Five lucky Ohioans who get vaccinated could win $1 million each, Gov. Mike DeWine (R) announced Wednesday as part of a plan to encourage vaccination.
"To be eligible to win, you must be at least 18 years of age or older on the day of the drawing," he said. "You must be an Ohio resident. And, you must be vaccinated before the drawing."
The state's "Vax-a-Million" drawings will be held on five consecutive Wednesdays, starting on May 26.
Some people will probably roll their eyes at the government wasting money on something like this, but the idea is less stupid than it sounds. Importantly, the money is already spent: The millions will come out of Ohio's federal coronavirus relief funds. There are many restrictions on how state and local officials can spend their American Rescue Plan money, and it's illegal to simply give the money back to the taxpayers.

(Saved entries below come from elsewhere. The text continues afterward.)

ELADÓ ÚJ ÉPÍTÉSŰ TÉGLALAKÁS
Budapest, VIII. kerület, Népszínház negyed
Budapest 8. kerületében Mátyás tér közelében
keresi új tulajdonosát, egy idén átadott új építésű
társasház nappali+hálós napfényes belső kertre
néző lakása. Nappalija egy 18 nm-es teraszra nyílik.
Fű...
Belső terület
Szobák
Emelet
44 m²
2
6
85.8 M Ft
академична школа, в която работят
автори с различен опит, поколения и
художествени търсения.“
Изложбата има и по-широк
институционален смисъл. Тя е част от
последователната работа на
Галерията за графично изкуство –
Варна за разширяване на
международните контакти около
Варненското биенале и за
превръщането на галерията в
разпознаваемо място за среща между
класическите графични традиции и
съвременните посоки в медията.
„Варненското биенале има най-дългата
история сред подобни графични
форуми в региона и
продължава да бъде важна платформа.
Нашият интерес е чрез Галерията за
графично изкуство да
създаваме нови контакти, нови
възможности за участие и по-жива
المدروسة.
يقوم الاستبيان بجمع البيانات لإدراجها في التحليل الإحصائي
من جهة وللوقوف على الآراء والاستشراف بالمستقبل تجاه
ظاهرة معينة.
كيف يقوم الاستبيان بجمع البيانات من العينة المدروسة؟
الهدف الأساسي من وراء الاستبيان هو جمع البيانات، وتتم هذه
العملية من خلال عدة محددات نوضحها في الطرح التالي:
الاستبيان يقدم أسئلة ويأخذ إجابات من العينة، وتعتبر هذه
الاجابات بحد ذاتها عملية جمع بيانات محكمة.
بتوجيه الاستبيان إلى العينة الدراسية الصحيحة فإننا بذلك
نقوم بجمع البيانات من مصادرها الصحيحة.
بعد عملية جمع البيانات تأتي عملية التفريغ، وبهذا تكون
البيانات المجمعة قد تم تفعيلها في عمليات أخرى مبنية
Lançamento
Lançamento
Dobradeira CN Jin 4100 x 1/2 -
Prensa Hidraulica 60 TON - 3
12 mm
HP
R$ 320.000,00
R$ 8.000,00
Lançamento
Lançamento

Of all the ways to spend these dollars, a lottery that encourages vaccine holdouts to change their plans is probably one of the better ideas. Vaccination is a far more effective and practical COVID-19 mitigation strategy than continued masking, lockdowns, and social distancing. Schools, for instance, are getting $130 billion for the explicit purposes of improving ventilation, making class sizes smaller, and purchasing personal protective equipment. That money would be better spent on vaccination than cleaning efforts: While other mitigation strategies merely reduce COVID-19 spread, the vaccines effectively neuter the disease. Nothing else is nearly as important a priority.
Other provisions of the coronavirus relief package have little to do with the disease itself, and instead fund various welfare programs: housing, health care, public transit, etc. But the simplest way to stop the negative effects of the pandemic is to stop the disease itself through widespread vaccination. If the chance to win a million dollars encourages a sizable number of people who were on the fence to head to their local CVS, that's a fairly good outcome. Better that than many of the alternatives, given the money has to be spent on something.